Growing Fun With Your Compost Bin

You can start to enjoy your compost long before it's ready to use. Since many of us set up compost bins in our vegetable garden, it's time to use those bins to their best advantage. Here's how:

Compost cages can be made from sturdy 10 to 13 foot lengths of wire mesh. Make your cage, fill it with compost-ables (leaves and other trimmings), and plant four to six tomato plants (or veggie of your choice) around the base. As the vines grow, tie them to the cage and guide them up and over the top of the pile. Your compost bin now doubles as a tomato cage -- so you're not wasting space, the materials in the bin serve as a mulch to keep plant roots cool and moist during the hottest weather, and -- best of all -- as the materials decompose, nutrients and micro-nutrients are fed directly into the root systems. No fertilizing, no fuss -- just fruit!

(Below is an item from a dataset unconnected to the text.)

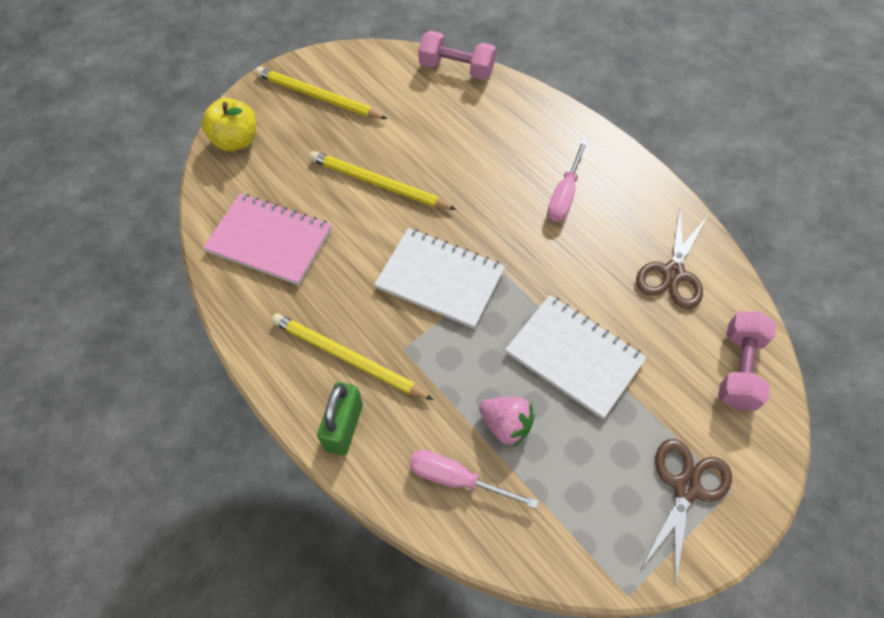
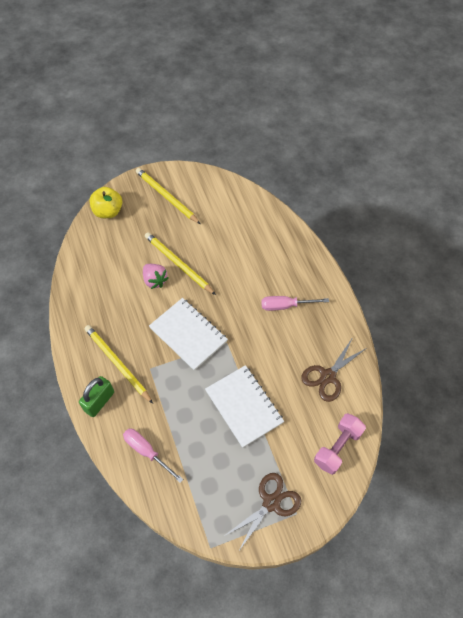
camera: 20 degrees right, 0 degrees up
(269, 240) = (103, 280): pink notebook -> none
(456, 69) = (258, 202): pink dumbbell -> none
(506, 425) = (187, 431): pink strawberry -> pink strawberry (155, 280)
(564, 195) = (286, 306): pink screwdriver -> pink screwdriver turned 45 degrees clockwise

In any sunny location, you can grow pounds and pounds of wonderful sweet potatoes in almost any sort of compost bin using leaves alone. Place moistened leaves in a bin, packing them down, and filling to the top. One full month after the last frost, plant six sweet potato slips (root sprouts -- available at many nurseries and garden centers) into the top of the leaf pile. YOU MUST KEEP THE PILE MOIST AT ALL TIMES. After several weeks the vines will take off, soon cascading over the sides and covering the entire bin. It's compost camouflage! After leaves begin to yellow in the fall, harvest your tubers, use the composted leaves in your garden, and add the vines themselves to next year's compost pile.